## [Work instructions]
Write out nothing except the lines of the entries below, from the first through the one containing "- 代码块复制功能，点击复制按钮可复制代码", exactly and without pictures.

Pictures paired with source code:
┄┄┄┄┄┄┄┄┄┄┄┄┄┄┄┄┄┄┄┄
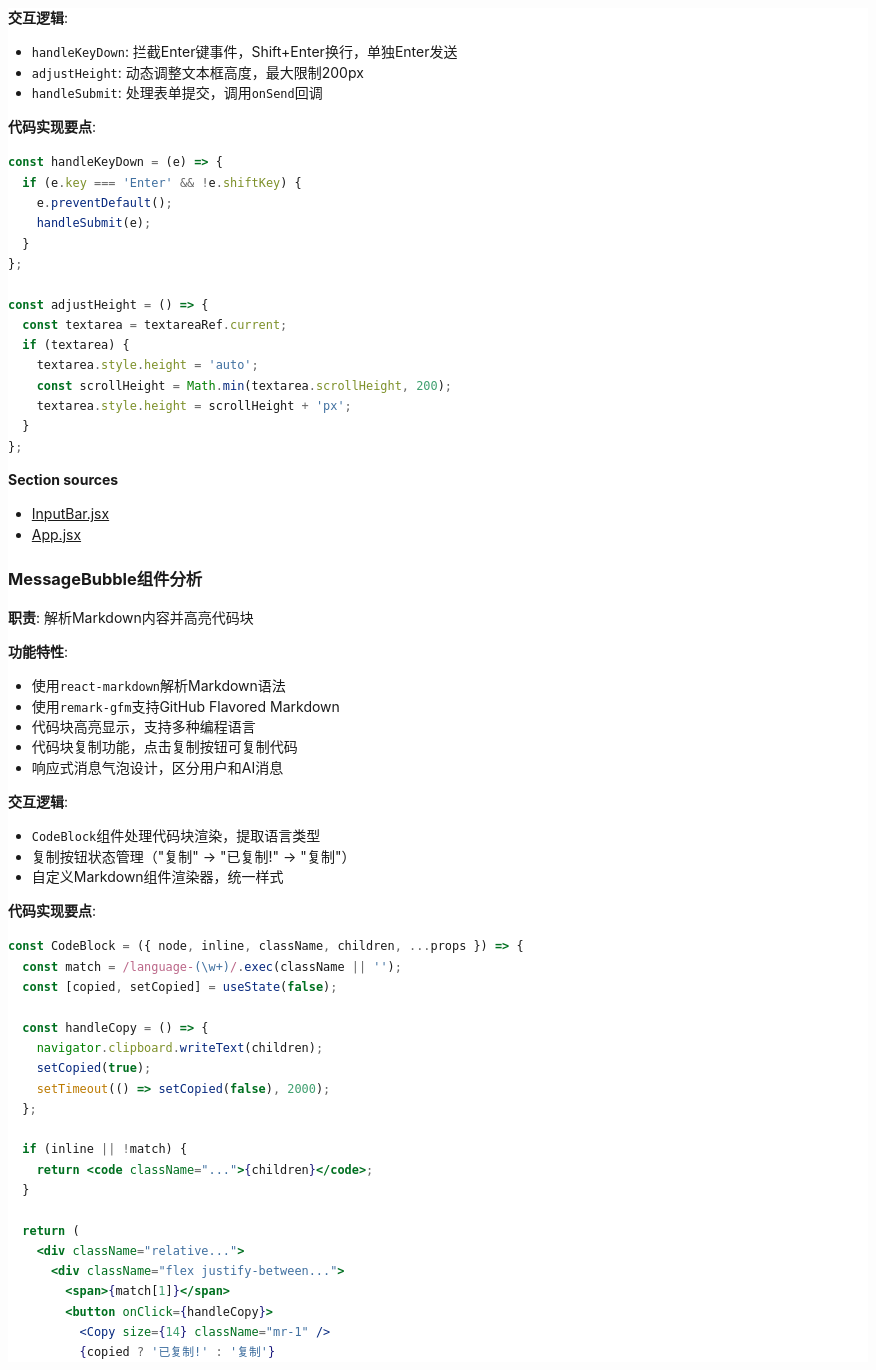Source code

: **交互逻辑**:
- `handleKeyDown`: 拦截Enter键事件，Shift+Enter换行，单独Enter发送
- `adjustHeight`: 动态调整文本框高度，最大限制200px
- `handleSubmit`: 处理表单提交，调用`onSend`回调

**代码实现要点**:
```jsx
const handleKeyDown = (e) => {
  if (e.key === 'Enter' && !e.shiftKey) {
    e.preventDefault();
    handleSubmit(e);
  }
};

const adjustHeight = () => {
  const textarea = textareaRef.current;
  if (textarea) {
    textarea.style.height = 'auto';
    const scrollHeight = Math.min(textarea.scrollHeight, 200);
    textarea.style.height = scrollHeight + 'px';
  }
};
```

**Section sources**
- [InputBar.jsx](file://frontend/src/components/InputBar.jsx#L1-L87)
- [App.jsx](file://frontend/src/App.jsx#L1-L172)

### MessageBubble组件分析
**职责**: 解析Markdown内容并高亮代码块

**功能特性**:
- 使用`react-markdown`解析Markdown语法
- 使用`remark-gfm`支持GitHub Flavored Markdown
- 代码块高亮显示，支持多种编程语言
- 代码块复制功能，点击复制按钮可复制代码
- 响应式消息气泡设计，区分用户和AI消息

**交互逻辑**:
- `CodeBlock`组件处理代码块渲染，提取语言类型
- 复制按钮状态管理（"复制" -> "已复制!" -> "复制"）
- 自定义Markdown组件渲染器，统一样式

**代码实现要点**:
```jsx
const CodeBlock = ({ node, inline, className, children, ...props }) => {
  const match = /language-(\w+)/.exec(className || '');
  const [copied, setCopied] = useState(false);

  const handleCopy = () => {
    navigator.clipboard.writeText(children);
    setCopied(true);
    setTimeout(() => setCopied(false), 2000);
  };

  if (inline || !match) {
    return <code className="...">{children}</code>;
  }

  return (
    <div className="relative...">
      <div className="flex justify-between...">
        <span>{match[1]}</span>
        <button onClick={handleCopy}>
          <Copy size={14} className="mr-1" />
          {copied ? '已复制!' : '复制'}
```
┄┄┄┄┄┄┄┄┄┄┄┄┄┄┄┄┄┄┄┄
## [Completed exercise]
Source code

: **交互逻辑**:
- `handleKeyDown`: 拦截Enter键事件，Shift+Enter换行，单独Enter发送
- `adjustHeight`: 动态调整文本框高度，最大限制200px
- `handleSubmit`: 处理表单提交，调用`onSend`回调

**代码实现要点**:
```jsx
const handleKeyDown = (e) => {
  if (e.key === 'Enter' && !e.shiftKey) {
    e.preventDefault();
    handleSubmit(e);
  }
};

const adjustHeight = () => {
  const textarea = textareaRef.current;
  if (textarea) {
    textarea.style.height = 'auto';
    const scrollHeight = Math.min(textarea.scrollHeight, 200);
    textarea.style.height = scrollHeight + 'px';
  }
};
```

**Section sources**
- [InputBar.jsx](file://frontend/src/components/InputBar.jsx#L1-L87)
- [App.jsx](file://frontend/src/App.jsx#L1-L172)

### MessageBubble组件分析
**职责**: 解析Markdown内容并高亮代码块

**功能特性**:
- 使用`react-markdown`解析Markdown语法
- 使用`remark-gfm`支持GitHub Flavored Markdown
- 代码块高亮显示，支持多种编程语言
- 代码块复制功能，点击复制按钮可复制代码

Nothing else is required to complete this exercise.